Sunday, May 15, 2011

Bank of Canada Leaves Rates Untouched

Article: 


http://www.canadianmortgagetrends.com/canadian_mortgage_trends/2011/04/bank-of-canada-leaves-rates-unchanged-yet-again.html#more

Summary:


This article states that the Bank of Canada is keeping its key lending rate at 1.00%.  This has been the fifth consecutive meeting and the Bank of Canada has definitely surprised many.  The current prime rate is 3.00%.  This is good news for everyone with a mortgage.   Many people foresee that bank increasing its bank rate by the time summer rolls around.  Financial markets and major economists predict 2011’s first bank rate hike to happen on July 19th. Other forecasts state that the hike will be pushed back to September or October. 

Connections:

This article is related to Chapter 7 because it talks about chartered banks and the bank rate.  A chartered bank is the term used to describe a financial institution operating under the authority of Parliament that accepts deposits and lends money to businesses, government, and households.  The chartered banks in this article are borrowing money from the Bank of Canada.  The bank rate is the rate of interest paid by chartered banks on money borrowed from the Bank of Canada.  The key lending rate is currently lower than the current prime rate. 

Reflections: 


I think that mortgage holders must be extremely happy with the current lending rate at a low of 1.00%.  With a low lending rate comes a low prime rate.  With both being quite low, interest rates on savings accounts would without a doubt decrease. This would cause people to spend more compared to save more because they would be getting less interest on their money.  With all the spending in the economy, there would be a decrease in the level of demand-deficient unemployment.  The persistent strength of the Canadian dollar will certainly help to decrease inflation and in the long run, help restore the economy to capacity by the middle of 2012. 

Monday, May 2, 2011

Virtual Wallets

How long do you think it's going to take to get to all virtual cards? How many years? (1 point)
Why? (1 point)

I think that it will take atleast 10 - 20 years before we get to all vitrual cards.  I think this is the case because we still need to make sure that these virtual cards are safe.  With everyone using virtual cards; credit, debit and identification fraud will definitely be a big factor.  That is why safety and legitimacy is extremely important before these virtual cards actually come into effect.

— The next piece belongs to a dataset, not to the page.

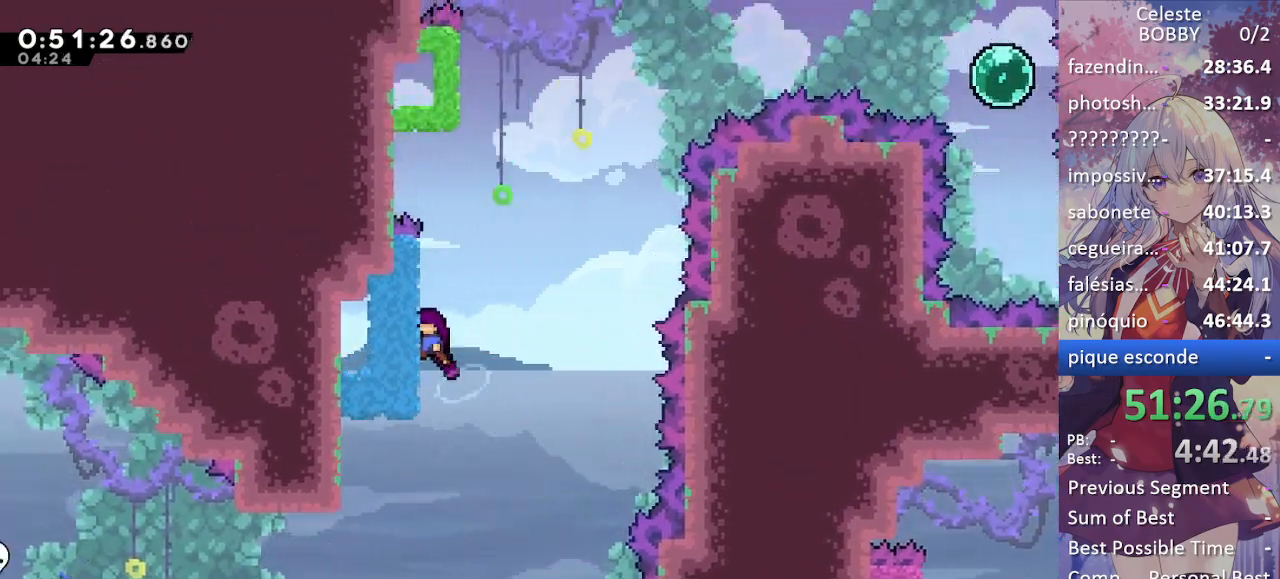
{"keys": ["grab", "jump", "right"], "events": [[50, "jump", "up"], [100, "left", "up"], [234, "up", "up"], [284, "right", "down"], [434, "jump", "down"]]}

Who will not be on board with this new virtual wallet? (2 point)

I believe that people who do not like change will be against the new virtual wallet.  To transition from cards and paper money to nothing is actually not an easy task. Many people alike will be against this idea because the change would definitely be too dramatic for them. 

What companies are going to be affected negatively by this? Name 3 (3 points)

I think that small, privately owned companies will be affected greatly because they will not have enough money to purchase the machines for the virtual wallets.  Companies that sell wallets will also suffer because wallets will no longer be needed. 

Which industries are going to make money from this? Name 3 (3 points)

I think that retail companies will benefit from the virtual wallet because consumers will be carrying their entire "bank account" with them through the virtual wallet.  This is cause consumers to spend more because they have all the money they need.  The bank will also benefit because people will be using their virtual cards everyday and the banks will be able to charge fees on activation and transactions.  Lastly, I think that the industries that created this virtual wallet idea will benefit.  They will benefit because they were the ones who created this idea and many people will be buying the machines from them.